St. Scholastica likes to say its curriculum is “rooted” in Veritas and Dignitas, which is a fancy way of telling freshmen they’ll be reading Plato, debating ethics, and sitting through a seminar that hammers home community, respect, and responsibility. In other words: don’t be a jerk, and remember you’re part of something bigger.

Outside the classroom, the campus isn’t exactly sleepy. They book more than 400 events a year — plays, concerts, guest lectures — plus the Spotlight series that brings in national names to remind everyone that Duluth is more than lakewalk selfies and Bentleyville lights. Clubs and orgs span everything from cultural identity to student government, with plenty of service work to keep the Benedictine spirit alive.
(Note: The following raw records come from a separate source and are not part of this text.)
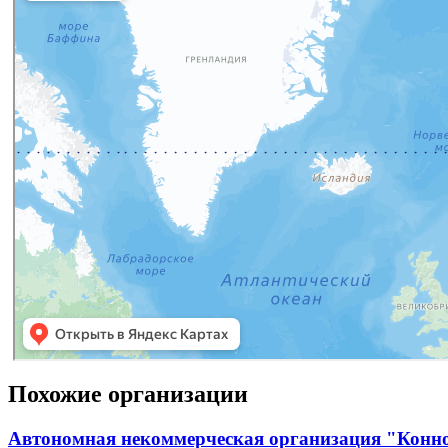
Похожие организации
Автономная некоммерческая организация "Конн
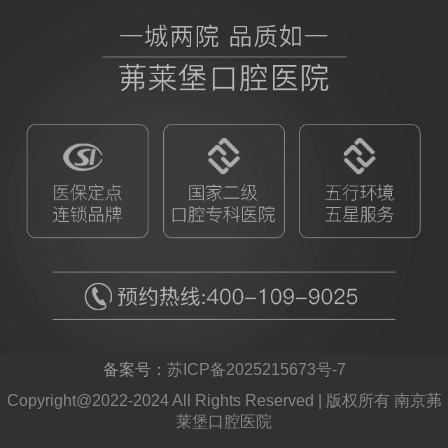
备案号：
苏ICP备2025215673号-7
Copyright@2022-2024 All Rights Reserved | 版权所有 南京茀
莱堡口腔医院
Recreation? They’ve got a 63,000-square-foot Burns Wellness Commons with tracks, courts, fitness studios, and a climbing wall. Outdoors, you’ve got Duluth’s endless trails and ski hills right out the back door. Athletically, the Saints field 22 NCAA Division III teams in the MIAC. Hockey, hoops, football, track, skiing, baseball, softball — name it, and they’re scrapping with St. John’s or St. Kate’s somewhere down the line.
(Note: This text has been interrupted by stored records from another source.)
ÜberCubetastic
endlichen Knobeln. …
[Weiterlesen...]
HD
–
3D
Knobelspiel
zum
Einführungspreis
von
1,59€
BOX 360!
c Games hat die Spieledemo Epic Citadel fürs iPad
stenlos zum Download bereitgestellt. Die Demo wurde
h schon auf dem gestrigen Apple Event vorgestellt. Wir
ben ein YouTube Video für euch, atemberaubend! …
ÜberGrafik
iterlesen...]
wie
Most of the newbies live on campus, where the housing is consistently rated better than most apartments you’ll find in town. Community is the buzzword — lots of built-in support systems that help freshmen survive homesickness, calculus, and their first below-zero walk to class.

And lest anyone think St. Scholastica is just a nice regional option, the rankings folks beg to differ. U.S. News puts them among the Best National Universities, Money magazine says it’s one of the “Best Colleges for Your Money,” and the Princeton Review keeps listing it among the Midwest’s best. They’ve also been tapped as a “First Forward Institution” for their work with first-generation students.

So Friday the luggage carts roll, the lobbies fill with chaos, and another batch of Saints starts climbing the hill. The Sisters who started it with six kids more than 100 years ago would probably smile at the sight — and maybe shake their heads at the climbing wall.